I seriously wonder about this all the time.
Spending a lot of time thinking about collective intelligence and collaborative filtering over the last decade has led me to believe that most of the stuff we’re creating actually reduces our vision.
From Facebook to twitter to iphones…. we’re pruning our networks and our opportunities to actually run into new people, new experiences. Why have a new, uncomfortable conversation at a school function when you can just text your friends on your phone? why participate in a town hall meeting when you can just join a Facebook group? why surf the web anymore when twitter can just tell you what’s hot? why go to a bar for a band you’ve never heard of when Pandora can just pick what you like?
Maybe it’s just me.
Food for thought.
Read the following Edge piece or check out “You are not a gadget”.

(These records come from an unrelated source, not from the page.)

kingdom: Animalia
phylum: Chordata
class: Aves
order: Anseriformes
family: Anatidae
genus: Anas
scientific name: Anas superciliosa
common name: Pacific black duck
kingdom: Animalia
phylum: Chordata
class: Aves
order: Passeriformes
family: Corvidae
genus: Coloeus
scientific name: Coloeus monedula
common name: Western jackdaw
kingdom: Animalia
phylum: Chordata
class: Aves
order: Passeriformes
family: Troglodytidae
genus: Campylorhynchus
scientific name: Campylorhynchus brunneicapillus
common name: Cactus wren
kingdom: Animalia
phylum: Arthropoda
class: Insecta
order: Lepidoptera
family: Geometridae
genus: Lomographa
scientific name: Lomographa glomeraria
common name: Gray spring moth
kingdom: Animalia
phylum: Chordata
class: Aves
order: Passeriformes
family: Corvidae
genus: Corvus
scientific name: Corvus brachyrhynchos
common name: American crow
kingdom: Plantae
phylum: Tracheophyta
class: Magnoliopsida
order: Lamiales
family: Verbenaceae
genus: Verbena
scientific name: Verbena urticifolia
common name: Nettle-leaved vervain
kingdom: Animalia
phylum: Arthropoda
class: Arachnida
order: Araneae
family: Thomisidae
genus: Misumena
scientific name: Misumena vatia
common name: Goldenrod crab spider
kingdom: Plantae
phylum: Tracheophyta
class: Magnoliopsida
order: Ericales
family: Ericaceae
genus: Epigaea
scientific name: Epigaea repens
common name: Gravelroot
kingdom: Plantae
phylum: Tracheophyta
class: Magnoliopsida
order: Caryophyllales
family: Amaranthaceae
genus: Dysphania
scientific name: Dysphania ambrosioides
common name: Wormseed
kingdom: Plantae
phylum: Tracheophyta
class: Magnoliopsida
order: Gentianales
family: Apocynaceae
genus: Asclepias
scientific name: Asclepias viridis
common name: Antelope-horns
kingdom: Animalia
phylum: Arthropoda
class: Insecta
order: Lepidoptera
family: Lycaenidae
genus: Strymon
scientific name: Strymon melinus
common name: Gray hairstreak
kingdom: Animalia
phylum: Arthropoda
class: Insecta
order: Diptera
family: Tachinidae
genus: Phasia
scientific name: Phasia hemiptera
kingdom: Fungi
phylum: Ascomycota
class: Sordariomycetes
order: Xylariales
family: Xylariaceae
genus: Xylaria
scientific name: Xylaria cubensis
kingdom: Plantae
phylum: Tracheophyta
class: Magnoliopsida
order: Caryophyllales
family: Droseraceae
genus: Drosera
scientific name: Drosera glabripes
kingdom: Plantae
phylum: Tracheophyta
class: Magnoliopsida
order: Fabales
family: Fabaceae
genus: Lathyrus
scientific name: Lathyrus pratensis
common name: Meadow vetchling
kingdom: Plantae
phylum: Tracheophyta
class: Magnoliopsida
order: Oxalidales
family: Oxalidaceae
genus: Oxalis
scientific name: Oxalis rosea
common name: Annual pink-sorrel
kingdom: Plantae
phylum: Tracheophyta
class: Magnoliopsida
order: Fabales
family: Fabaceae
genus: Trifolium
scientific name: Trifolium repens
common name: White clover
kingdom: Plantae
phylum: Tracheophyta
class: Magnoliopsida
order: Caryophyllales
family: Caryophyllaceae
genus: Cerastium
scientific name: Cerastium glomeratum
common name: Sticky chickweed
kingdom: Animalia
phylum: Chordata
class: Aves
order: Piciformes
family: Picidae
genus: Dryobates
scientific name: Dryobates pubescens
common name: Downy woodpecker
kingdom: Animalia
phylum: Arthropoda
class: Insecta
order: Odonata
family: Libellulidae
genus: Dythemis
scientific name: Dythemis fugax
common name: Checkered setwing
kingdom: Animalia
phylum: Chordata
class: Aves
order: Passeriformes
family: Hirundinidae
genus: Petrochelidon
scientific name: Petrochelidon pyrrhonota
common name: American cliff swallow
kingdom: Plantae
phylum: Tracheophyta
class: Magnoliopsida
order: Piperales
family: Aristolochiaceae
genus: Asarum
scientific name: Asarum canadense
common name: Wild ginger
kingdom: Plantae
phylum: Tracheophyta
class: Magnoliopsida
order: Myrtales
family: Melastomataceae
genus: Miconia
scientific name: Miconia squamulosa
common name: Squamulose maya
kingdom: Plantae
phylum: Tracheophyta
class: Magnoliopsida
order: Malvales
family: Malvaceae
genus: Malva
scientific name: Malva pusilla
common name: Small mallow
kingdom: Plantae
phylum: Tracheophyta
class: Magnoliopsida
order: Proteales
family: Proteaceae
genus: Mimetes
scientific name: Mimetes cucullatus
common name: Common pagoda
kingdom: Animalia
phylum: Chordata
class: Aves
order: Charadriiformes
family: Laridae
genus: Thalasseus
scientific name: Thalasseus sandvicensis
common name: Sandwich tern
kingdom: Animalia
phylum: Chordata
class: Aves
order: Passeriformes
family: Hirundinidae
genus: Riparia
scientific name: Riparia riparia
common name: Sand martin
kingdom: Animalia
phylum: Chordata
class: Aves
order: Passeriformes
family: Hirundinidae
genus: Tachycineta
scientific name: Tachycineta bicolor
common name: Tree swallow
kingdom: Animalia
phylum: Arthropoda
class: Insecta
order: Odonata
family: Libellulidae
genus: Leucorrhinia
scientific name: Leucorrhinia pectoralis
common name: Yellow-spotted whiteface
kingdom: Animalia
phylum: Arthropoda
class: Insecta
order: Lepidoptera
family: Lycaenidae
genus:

34. The Internet today is, after all, a machine for reinforcing our prejudices. The wider the selection of information, the more finicky we can be about choosing just what we like and ignoring the rest. On the Net we have the satisfaction of reading only opinions we already agree with, only facts (or alleged facts) we already know. You might read ten stories about ten different topics in a traditional newspaper; on the net, many people spend that same amount of time reading ten stories about the same topic. But again, once we understand the inherent bias in an instrument, we can correct it. One of the hardest, most fascinating problems of this cyber-century is how to add “drift” to the net, so that your view sometimes wanders (as your mind wanders when you’re tired) into places you hadn’t planned to go. Touching the machine brings the original topic back. We need help overcoming rationality sometimes, and allowing our thoughts to wander and metamorphose as they do in sleep.
and do all this before midnight tonight when you pre-order your vision reducing iPad, like me!
oh well….
Interesting.
I just got an e-mail a few days ago from a friend I’ve known for over 20 years, that put me down for not being a very good friend for a number of years now. Actually, it was more of an unprovoked, completely out-of-the-blue body slam.
I wonder if this helps put it in context more than I would like to admit. I’ve always been a fairly anti-social person, and have grown grown to increasingly dislike talking on the phone. I tend to like sites like Facebook now precisely because it allows me to have some contact with people I like, but not too much (ala feeling “obligated” to call or write fairly often).
But maybe I’ve just become a shitty friend.